William Anastasi – ‘Sound Works, 1963-2013’ Artforum pick

A recorder plays itself recording an otherwise silent environment (Microphone, 1963) while the murmur of industrial objects—a radiator, a deflated tire, a pneumatic drill—buzz conspicuously from attached speakers (Sound Objects, 1963–65). Foregrounding sound as readymade, these mechanomorphic-looking pieces conjure up Duchamp but their conceptual reckoning was very much at the contemporary edge—Joseph Kosuth’s One and Three Chairs wasn’t due out until 1965. Commencing this important retrospective of William Anastasi’s engagement with sound, these early works showcase the artist’s experimentation in utilizing sound to reinforce or problematize the reality of a thing as itself.

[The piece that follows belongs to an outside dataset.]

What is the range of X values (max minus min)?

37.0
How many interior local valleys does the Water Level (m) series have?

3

William Anastasi, The World’s Greatest Music, 1977, three children’s record players, three 78-rpm records, 6 x 38 x 10".
William Anastasi, The World’s Greatest Music, 1977, three children’s record players, three 78-rpm records, 6 x 38 x 10″.

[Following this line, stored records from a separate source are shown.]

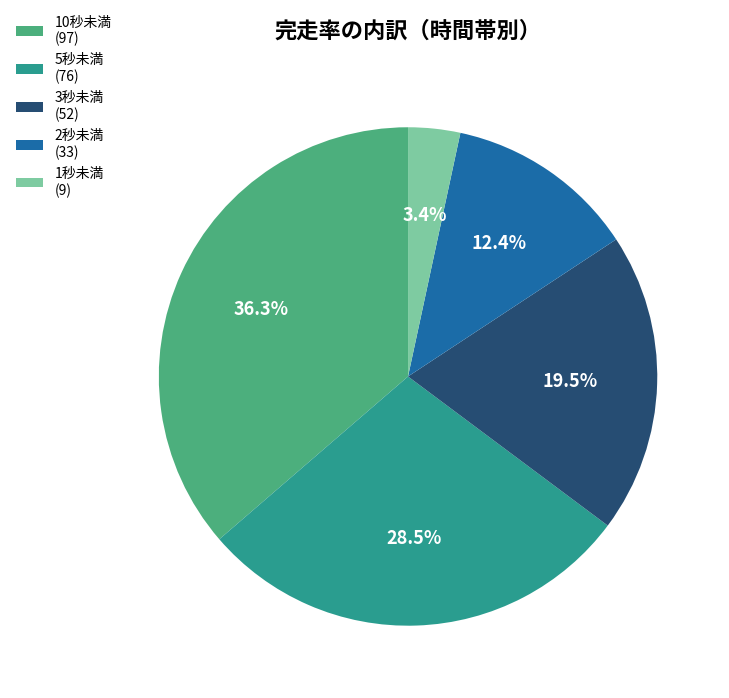

Count the number of slices in the pie.

5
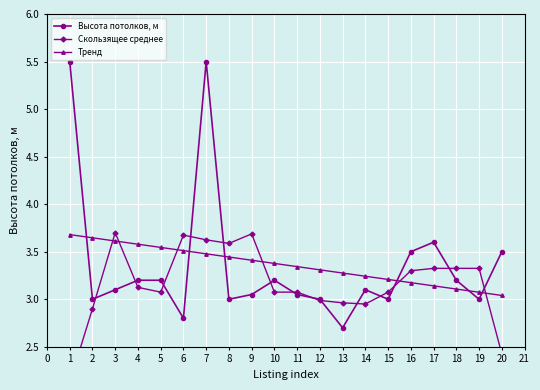

True or false: Тренд has more than 0 interior local peaks.

False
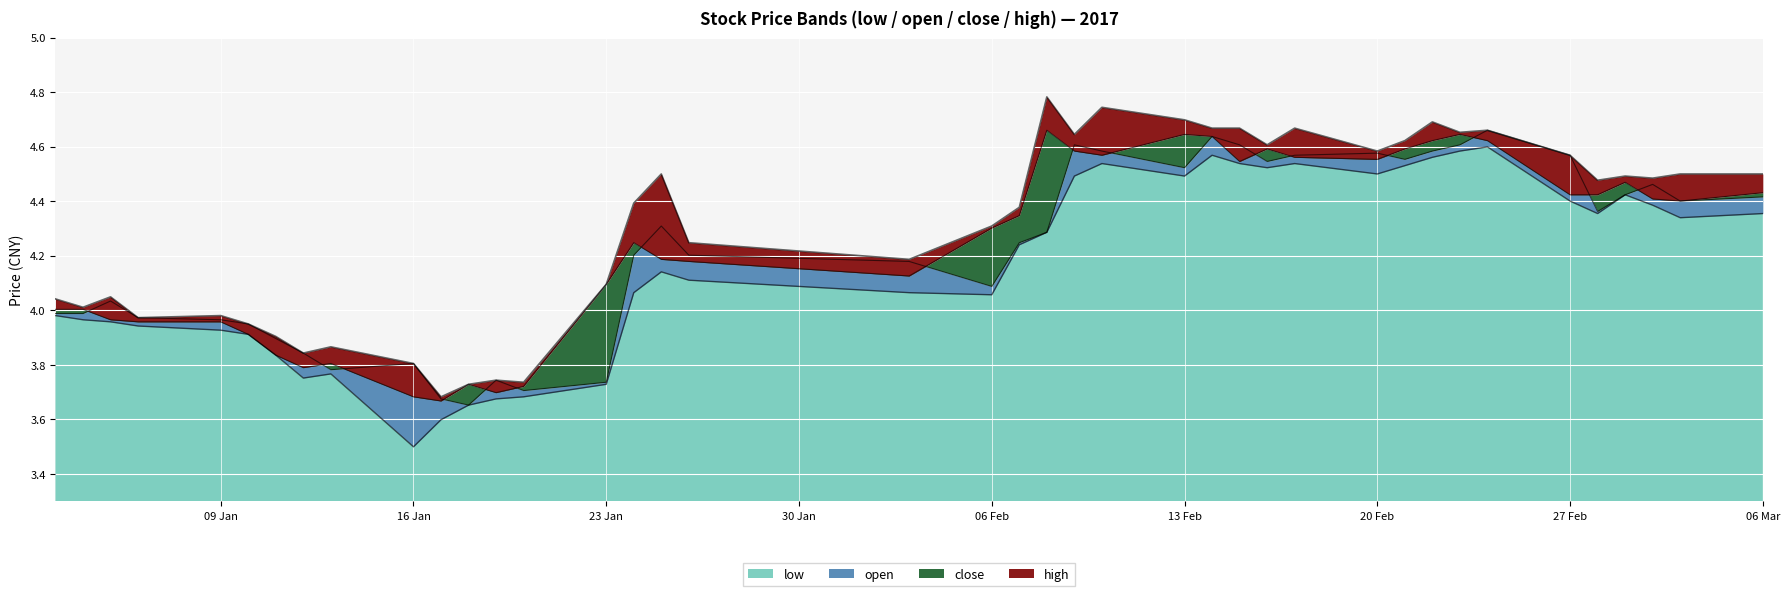

What is the average value of the low series?

4.2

Anastasi works at the intersection of the visual, auditory, and gestural, where paradoxical randomness is the governing principal. For Constellation Drawing, 1963, Bach dictates the duration and form of the blindfolded artist’s action on paper, resulting in clusters of faint dots trailing in varying formations and densities. The process was subsequently repeated while riding subway or attending live performances that range from classical repertoires to John Cage and Merce Cunningham, producing tangled lines, often in bilateral composition, drawn in and out of sync with the surrounding sound. Alternatively, The World’s Greatest Music, 1977, spins recordings of Brahms, Wagner, and Mozart via a 78 rpm stuck on its last groove in colorful children’s turntables, soundful with imagination in the absence of music.

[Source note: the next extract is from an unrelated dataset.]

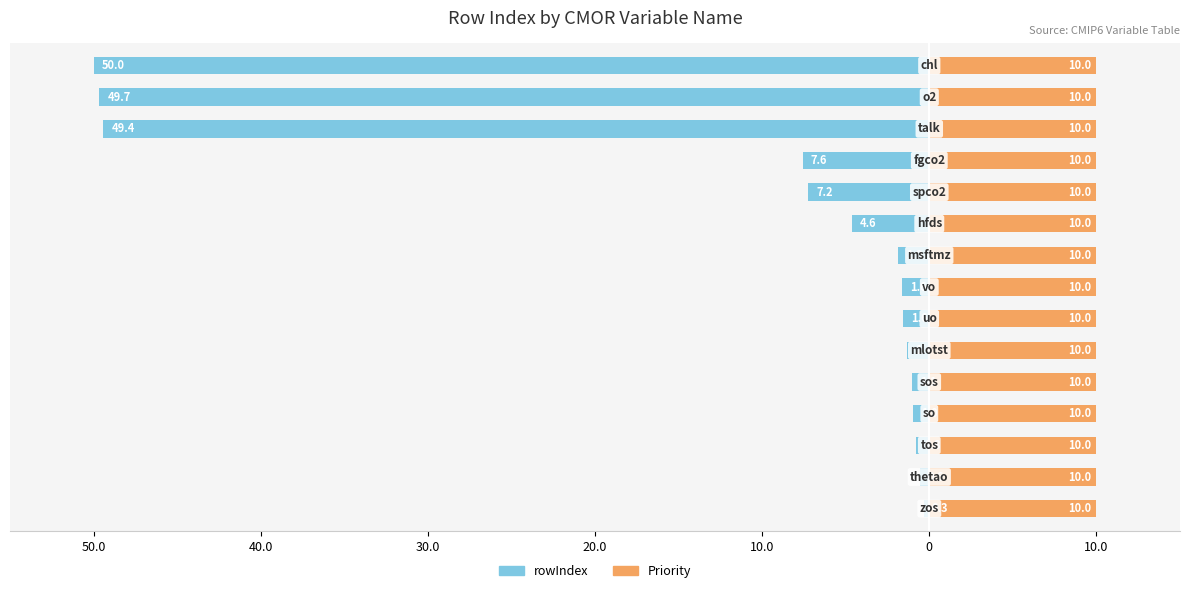

Which series has the widest spread of values?

rowIndex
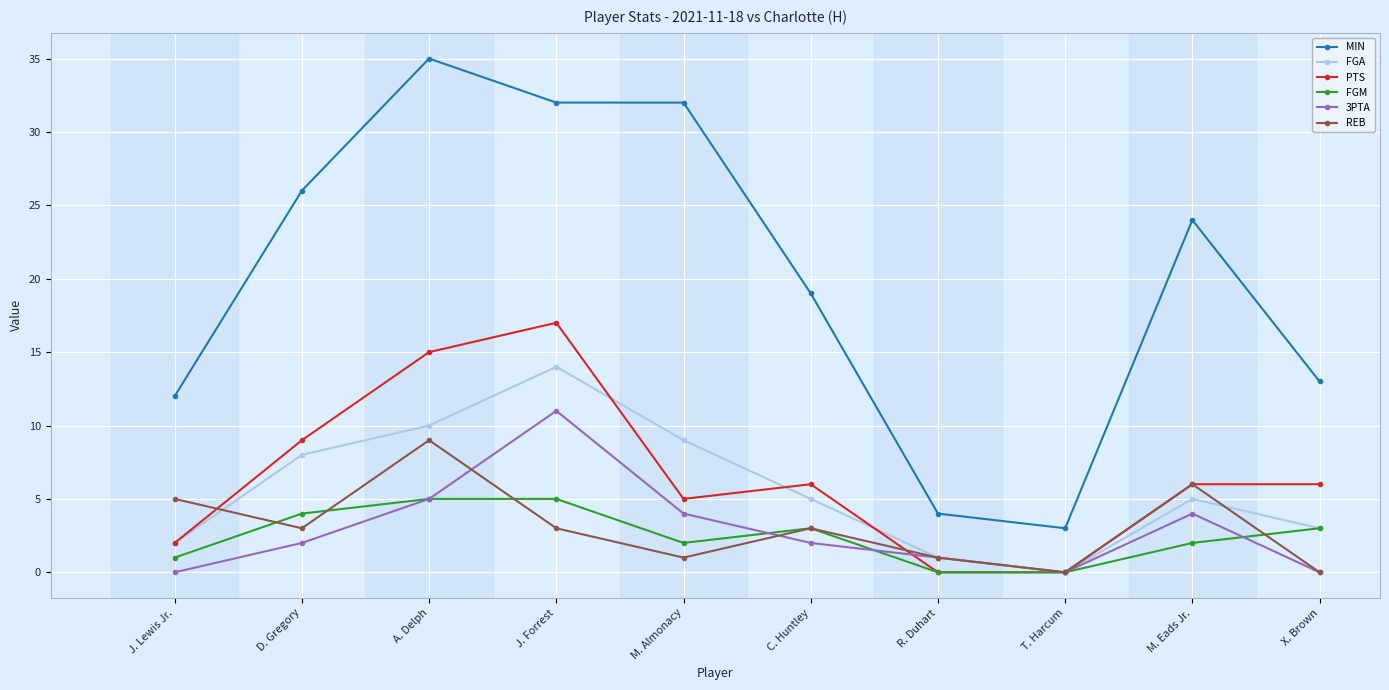

True or false: 3PTA and MIN cross at least once.

False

Intriguingly, the default limitation of this succinct exhibition testifies to another kind of remarkable expansiveness. The first decade of Anastasi’s sound works also saw the proto-Conceptualist making Minimalist pee marks on squares of sand, stacking brick cubes, and carving out part of a wall—testing all sorts of boundaries. A unique piece on view, Window on the Airshaft, 1964, recreates the window area in the Anastasi’s Lower East Side studio, complete with wallpaper, shades, and stucco. Enlivened by a recurrent loop of urban hubbub, recorded right then and there, it anchors the mood and energy for wide-ranging experimentation.